Wireshark mailing list archives

Re: Identification of Fragmented UDP Packets


From: Guy Harris <guy () alum mit edu>
Date: Thu, 21 Jan 2010 11:40:30 -0800


On Jan 21, 2010, at 11:08 AM, Eddie wrote:

LAN IP headers:

45

Version/IHL - version 4, 20 bytes.

00

Type of Service

05 14

Total length - 1300 bytes (1280 bytes of IP payload)

05 d7

Identification - 0x05d7

20 00

Flags and Fragment Offset: More Fragments, fragment offset = 0

80

Time to Live

11

Protocol - 17=UDP

f3 f9

Header Checksum

c0 a8 00 1e

Source Address

0010   ab a1 af a0

Destination Address

0000   45

Version/IHL

00

Type of Service

03 c0

Total length - 960 bytes (940 bytes of IP payload)

05 d7

Identification - 0x05d7, same as the previous fragment (which is as it should be)

00 a0

Flags and Fragment Offset: fragment offset=160=160*8 bytes=1280 bytes (which is as it should be, as that's the length 
of the previous fragment's payload)

80

Time to Live

11

Protocol - 17=UDP

14 ae

Header Checksum

c0 a8 00 1e

Source Address - same as the previous fragment (which is as it should be)

0010   ab a1 af a0

Destination Address - same as the previous fragment (which is as it should be)

WAN IP headers

45

Version/IHL

00

Type of Service

05 dc

Total length - 1500 bytes (1480 bytes of IP payload)

36 98

Identification - 0x3698

20 00

Flags and Fragment Offset: More Fragments, fragment offset = 0

7f

Time to Live

11

Protocol - 17=UDP

a7 46

Header Checksum

62 94 7a 5c

Source Address

ab a1 af a0

Destination Address

45

Version/IHL

00

Type of Service

02 f8

Total length - 760 bytes (740 bytes of IP payload)

36 98

Identification - 0x3698, same as the previous fragment (which is as it should be)

00 b9

Flags and Fragment Offset: fragment offset = 185=185*8 bytes=1480 bytes (which is as it should be, as that's the length 
of the previous fragment's payload)

7f

Time to Live

11

Protocol - 17=UDP

c9 71

Header Checksum

62 94 7a 5c

Source Address - same as the previous fragment (which is as it should be)

ab a1 af a0

Destination Address - same as the previous fragment (which is as it should be)

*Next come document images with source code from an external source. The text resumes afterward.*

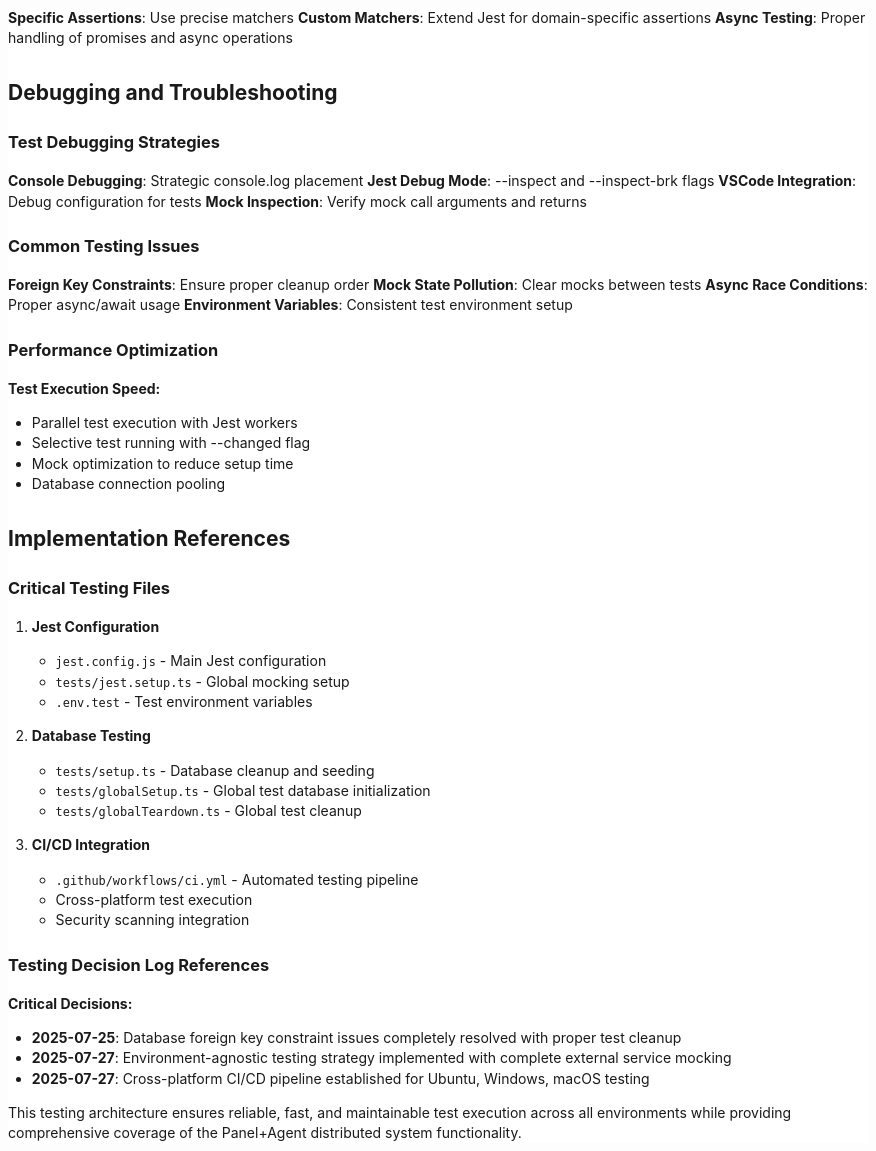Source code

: **Specific Assertions**: Use precise matchers
**Custom Matchers**: Extend Jest for domain-specific assertions
**Async Testing**: Proper handling of promises and async operations

## Debugging and Troubleshooting

### Test Debugging Strategies

**Console Debugging**: Strategic console.log placement
**Jest Debug Mode**: --inspect and --inspect-brk flags
**VSCode Integration**: Debug configuration for tests
**Mock Inspection**: Verify mock call arguments and returns

### Common Testing Issues

**Foreign Key Constraints**: Ensure proper cleanup order
**Mock State Pollution**: Clear mocks between tests
**Async Race Conditions**: Proper async/await usage
**Environment Variables**: Consistent test environment setup

### Performance Optimization

**Test Execution Speed:**
- Parallel test execution with Jest workers
- Selective test running with --changed flag
- Mock optimization to reduce setup time
- Database connection pooling

## Implementation References

### Critical Testing Files

1. **Jest Configuration**
   - `jest.config.js` - Main Jest configuration
   - `tests/jest.setup.ts` - Global mocking setup
   - `.env.test` - Test environment variables

2. **Database Testing**
   - `tests/setup.ts` - Database cleanup and seeding
   - `tests/globalSetup.ts` - Global test database initialization
   - `tests/globalTeardown.ts` - Global test cleanup

3. **CI/CD Integration**
   - `.github/workflows/ci.yml` - Automated testing pipeline
   - Cross-platform test execution
   - Security scanning integration

### Testing Decision Log References

**Critical Decisions:**
- **2025-07-25**: Database foreign key constraint issues completely resolved with proper test cleanup
- **2025-07-27**: Environment-agnostic testing strategy implemented with complete external service mocking
- **2025-07-27**: Cross-platform CI/CD pipeline established for Ubuntu, Windows, macOS testing

This testing architecture ensures reliable, fast, and maintainable test execution across all environments while providing comprehensive coverage of the Panel+Agent distributed system functionality.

There isn't anything obvious that should cause Wireshark not to attempt reassembly, but I didn't check the IP header 
checksum - is Wireshark reporting IP checksum errors on any of the WAN packets?

Can you save just the two offending fragments from the WAN capture to a file?  If so, when you read the file in, does 
it reassemble the fragments?  If not, could you send us that capture, along with the version information from Wireshark?

Is there a way to grab the interpreted version of these.

Not with copy/paste, unfortunately.  You could use File->Export to export the dissected version of the packets as text.